Mis incursiones a la población Sewell no pasaron de unas cuantas, a pesar de emplazarse apenas a una cuadra de mi casa. Mi mamá nos decía, no recuerdo exactamente sus palabras pero el sentido era ese, que allí vivía gente de inferior condición social. Aunque jamás nos prohibió ir a jugar a sus espacios abiertos de tierra dura, en los hechos su sentencia se nos marcó a fuego en la conciencia y con el Vitorio optamos por el paisaje como de cementerio de la plazuela Simón Bolívar -que se nos parecía- o por la canchita de tierra a orillas de la línea del tren, detrás del quiosco del tío Pablo, en la esquina de Bueras con Millán, donde las clases sociales se unían alrededor de una pelota.

:: DATOS PROPORCIONADOS ::
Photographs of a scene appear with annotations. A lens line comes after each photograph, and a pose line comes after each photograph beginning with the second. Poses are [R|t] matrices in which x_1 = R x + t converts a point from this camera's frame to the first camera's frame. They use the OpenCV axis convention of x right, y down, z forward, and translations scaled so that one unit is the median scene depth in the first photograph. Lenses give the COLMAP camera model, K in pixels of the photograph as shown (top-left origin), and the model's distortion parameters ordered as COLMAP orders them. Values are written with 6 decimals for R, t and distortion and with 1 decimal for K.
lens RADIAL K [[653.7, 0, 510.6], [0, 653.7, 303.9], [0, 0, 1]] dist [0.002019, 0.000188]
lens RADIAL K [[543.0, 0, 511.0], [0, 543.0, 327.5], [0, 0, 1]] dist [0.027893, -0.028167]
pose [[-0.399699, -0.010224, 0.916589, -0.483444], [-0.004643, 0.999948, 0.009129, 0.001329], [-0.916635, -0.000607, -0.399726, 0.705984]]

--

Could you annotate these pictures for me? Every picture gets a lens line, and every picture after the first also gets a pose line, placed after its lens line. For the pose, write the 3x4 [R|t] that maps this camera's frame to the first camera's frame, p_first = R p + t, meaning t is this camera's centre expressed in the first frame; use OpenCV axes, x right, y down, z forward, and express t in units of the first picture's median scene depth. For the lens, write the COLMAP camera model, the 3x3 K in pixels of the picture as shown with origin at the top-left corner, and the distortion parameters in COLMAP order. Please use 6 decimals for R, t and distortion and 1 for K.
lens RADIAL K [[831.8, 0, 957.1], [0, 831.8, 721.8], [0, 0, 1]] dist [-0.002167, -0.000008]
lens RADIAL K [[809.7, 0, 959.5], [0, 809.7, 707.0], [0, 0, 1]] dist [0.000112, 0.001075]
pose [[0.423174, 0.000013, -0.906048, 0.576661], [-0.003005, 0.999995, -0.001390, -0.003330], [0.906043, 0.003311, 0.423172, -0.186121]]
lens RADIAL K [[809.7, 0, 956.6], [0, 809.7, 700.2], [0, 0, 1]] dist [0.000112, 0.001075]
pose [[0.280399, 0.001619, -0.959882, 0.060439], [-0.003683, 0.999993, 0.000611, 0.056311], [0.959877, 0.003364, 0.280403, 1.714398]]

:: PREGUNTAS ::
a: Del fragmento sobre la población Sewell, reescribe todo lo que va desde "Mis incursiones a" hasta "de una pelota.", sustituyendo "plazuela" por "plaza".
b: Según el fragmento sobre la población Sewell, ¿en qué esquina estaba el quiosco del tío Pablo?
c: ¿Concuerdan con el fragmento sobre la población Sewell estas afirmaciones? (i) La madre prohibió ir a jugar a los espacios abiertos de la población Sewell. (ii) La población Sewell quedaba a una cuadra de la casa de quien narra. (iii) La canchita de tierra estaba a orillas de la línea del tren.
Los registros no tienen relación con el fragmento sobre la población Sewell.

:: RESPUESTAS POR PUNTO ::
a:
Mis incursiones a la población Sewell no pasaron de unas cuantas, a pesar de emplazarse apenas a una cuadra de mi casa. Mi mamá nos decía, no recuerdo exactamente sus palabras pero el sentido era ese, que allí vivía gente de inferior condición social. Aunque jamás nos prohibió ir a jugar a sus espacios abiertos de tierra dura, en los hechos su sentencia se nos marcó a fuego en la conciencia y con el Vitorio optamos por el paisaje como de cementerio de la plaza Simón Bolívar -que se nos parecía- o por la canchita de tierra a orillas de la línea del tren, detrás del quiosco del tío Pablo, en la esquina de Bueras con Millán, donde las clases sociales se unían alrededor de una pelota.

b: En la esquina de Bueras con Millán.

c:
(i) No: "Aunque jamás nos prohibió ir a jugar a sus espacios abiertos de tierra dura".
(ii) Sí: "a pesar de emplazarse apenas a una cuadra de mi casa".
(iii) Sí: "la canchita de tierra a orillas de la línea del tren".